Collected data
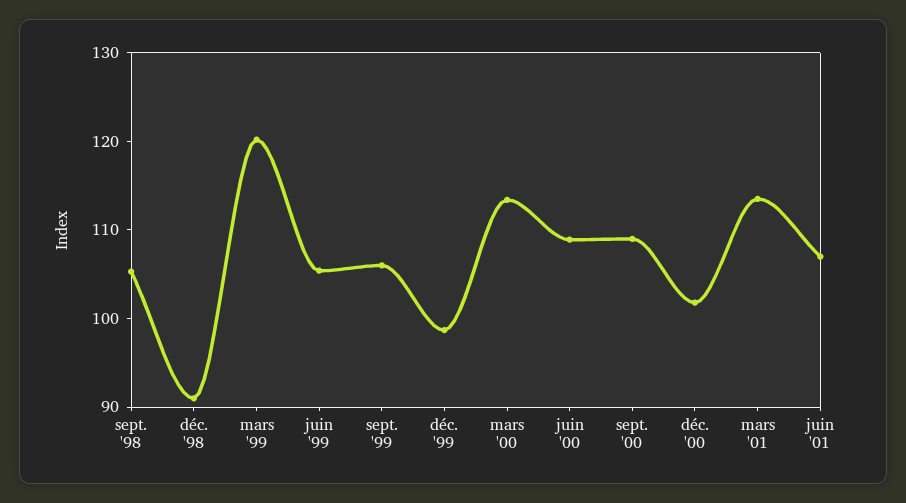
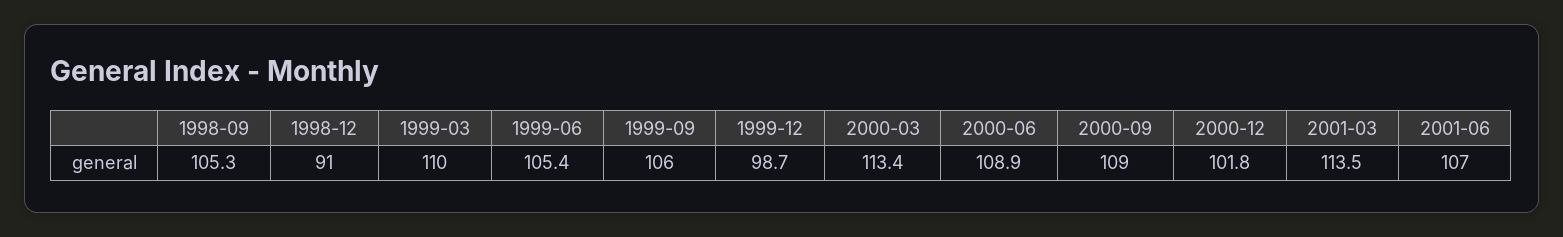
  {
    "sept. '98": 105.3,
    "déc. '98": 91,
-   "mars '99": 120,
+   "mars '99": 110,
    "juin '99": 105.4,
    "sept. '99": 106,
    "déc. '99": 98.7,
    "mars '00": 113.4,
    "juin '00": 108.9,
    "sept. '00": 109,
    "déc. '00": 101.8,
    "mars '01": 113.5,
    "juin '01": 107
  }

---

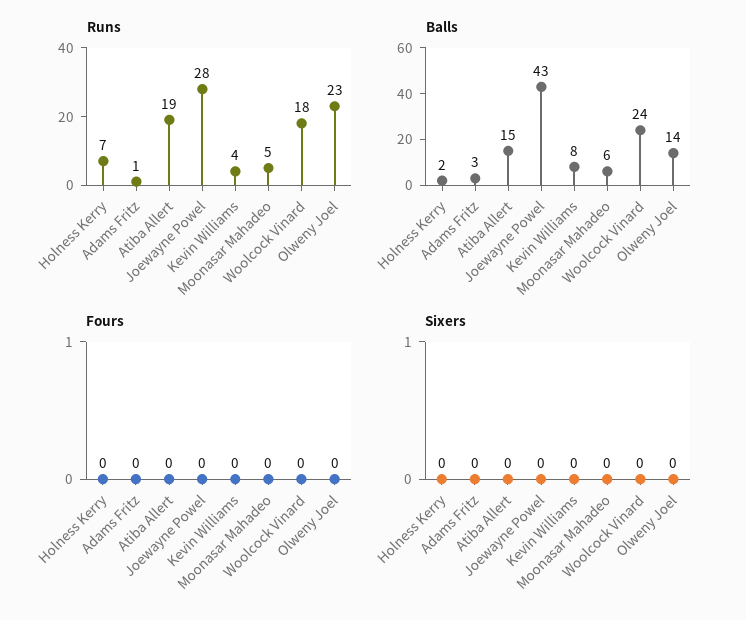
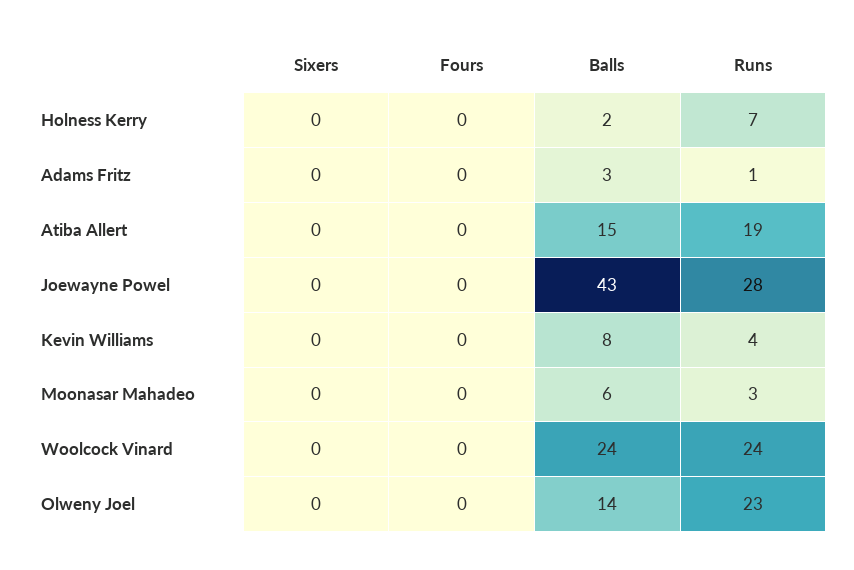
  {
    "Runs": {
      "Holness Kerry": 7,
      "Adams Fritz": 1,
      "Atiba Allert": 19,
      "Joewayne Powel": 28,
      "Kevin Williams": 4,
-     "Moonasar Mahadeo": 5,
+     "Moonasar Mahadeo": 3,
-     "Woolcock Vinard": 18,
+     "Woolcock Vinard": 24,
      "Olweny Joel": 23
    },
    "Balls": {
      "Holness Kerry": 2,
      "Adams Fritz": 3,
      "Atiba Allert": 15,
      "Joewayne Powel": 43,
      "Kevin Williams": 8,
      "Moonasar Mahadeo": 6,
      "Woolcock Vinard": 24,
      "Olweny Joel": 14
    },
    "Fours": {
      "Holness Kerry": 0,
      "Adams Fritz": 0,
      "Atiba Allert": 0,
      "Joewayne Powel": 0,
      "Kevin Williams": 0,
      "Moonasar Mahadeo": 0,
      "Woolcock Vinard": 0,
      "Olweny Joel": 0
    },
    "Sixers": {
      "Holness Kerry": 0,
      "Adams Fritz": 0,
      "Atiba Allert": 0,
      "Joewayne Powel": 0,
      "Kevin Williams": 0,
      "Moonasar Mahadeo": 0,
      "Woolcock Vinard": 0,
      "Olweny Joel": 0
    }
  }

* * *

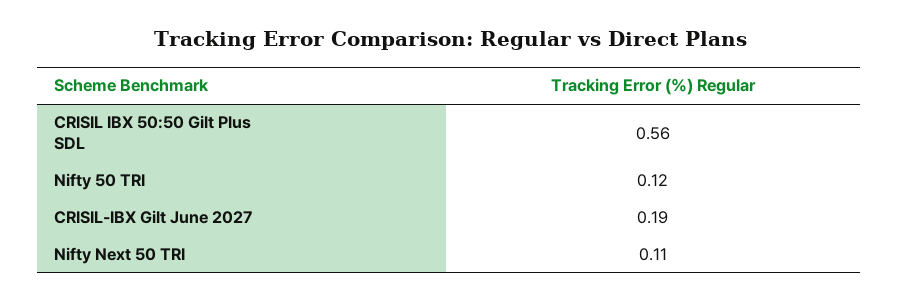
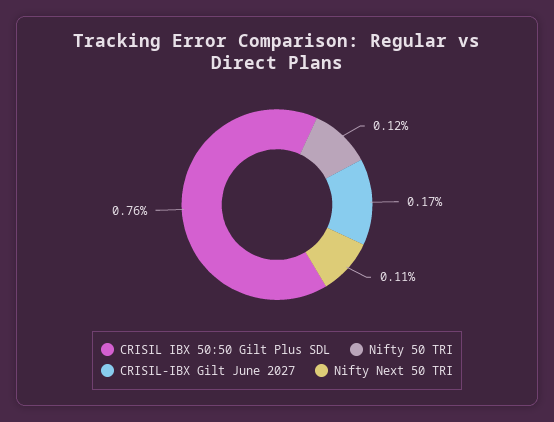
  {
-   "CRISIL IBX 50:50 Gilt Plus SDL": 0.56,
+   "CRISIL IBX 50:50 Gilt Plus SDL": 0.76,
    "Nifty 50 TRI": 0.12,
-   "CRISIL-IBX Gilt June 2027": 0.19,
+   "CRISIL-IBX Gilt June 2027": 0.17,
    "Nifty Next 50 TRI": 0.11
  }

§ Your assignment: Of all the entries above, how many lines contain "Joewayne"? Give the number alone.

§ Written solution: 4